“No taxation without representation”. That was the slogan people in America used to use against the British colonialists. It’s short, salient and packs a punch. But how about “no representation without taxation”? You see, the oil-rich countries in the Gulf don’t really tax their citizens and are economically autonomous from society. They are not beholden to them in any way. When oil revenues come into the coffers, it is up to the king (or emir or sultan) to then bestow gifts upon his subject, who in turn, owe him complete loyalty . The state, the government, and the king become one – any act of dissent against the king is an act of disloyalty not only to the crown, but to the country as a whole.

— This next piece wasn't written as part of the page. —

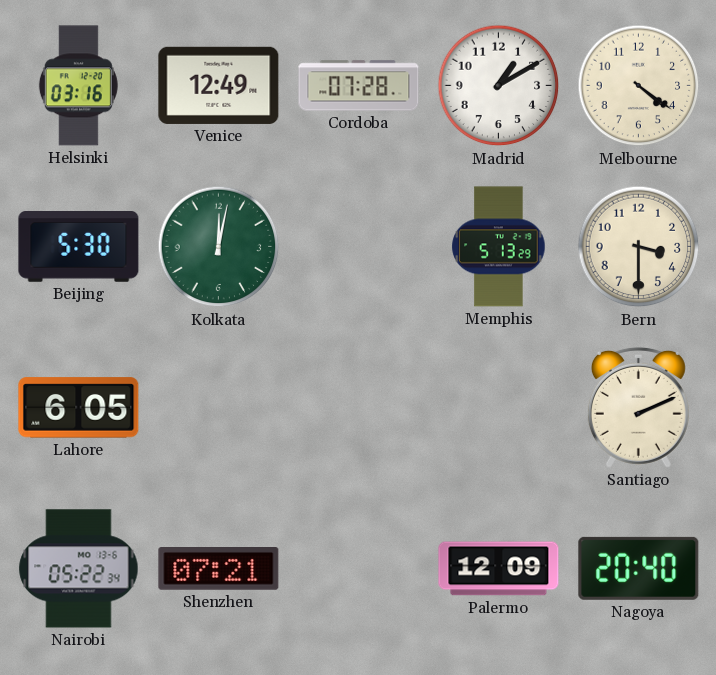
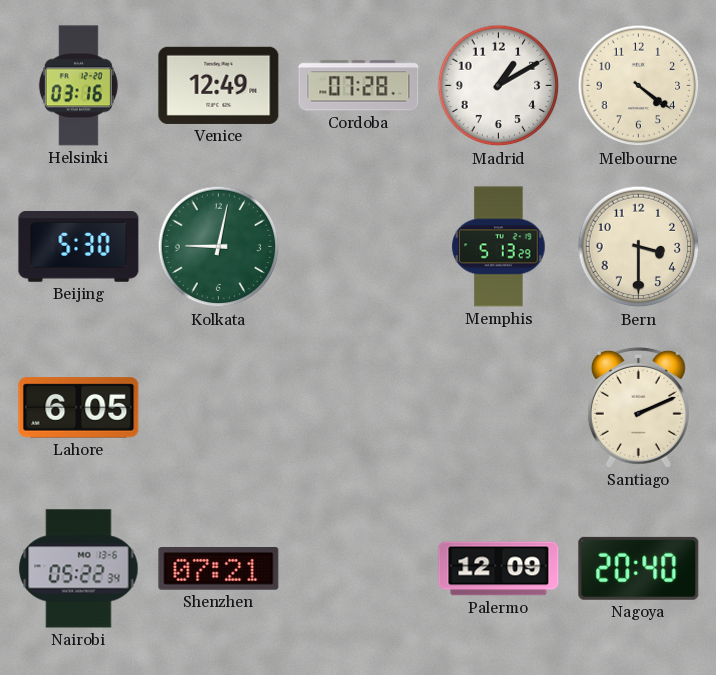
Kolkata: 12:02 -> 9:02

Iraq is the same. The social contract between the state/the government and the people is perverted. More importantly, the fact that it is so financially autonomous means that it can inflate, become a leviathan and intrude into aspects of people’s lives that it has no intrinsic right to get involved in. In Iraq, the government is the employer, the service provider and…well…the government.

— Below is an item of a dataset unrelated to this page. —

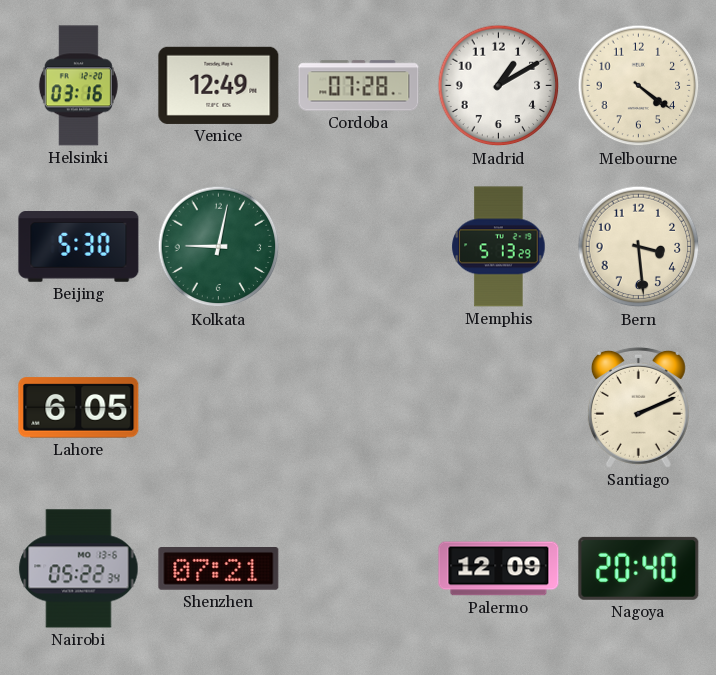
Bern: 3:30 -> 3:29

But how do we go about solving this problem? This is a tough one. The solution requires not only really uncomfortable adjustments in the way the economy is organised, but in people’s mentalities too. It has been done before though, in Norway, where a brilliant Iraqi, Farouk al-Kassim (article well worth a read), advised the government to make legislate that the only money it could make from oil, is the interest on the savings from the account the entire export revenue went to. This made sure that the government didn’t become too independently wealthy and that the economy didn’t become so over-reliant on a commodity that it would neglect other productive sectors and industries.
This is probably a caricatured solution for Iraq, and I am not saying that this can ever be done in its entirety there. But there are clear lessons to be learnt from Norway’s Kassim-led success.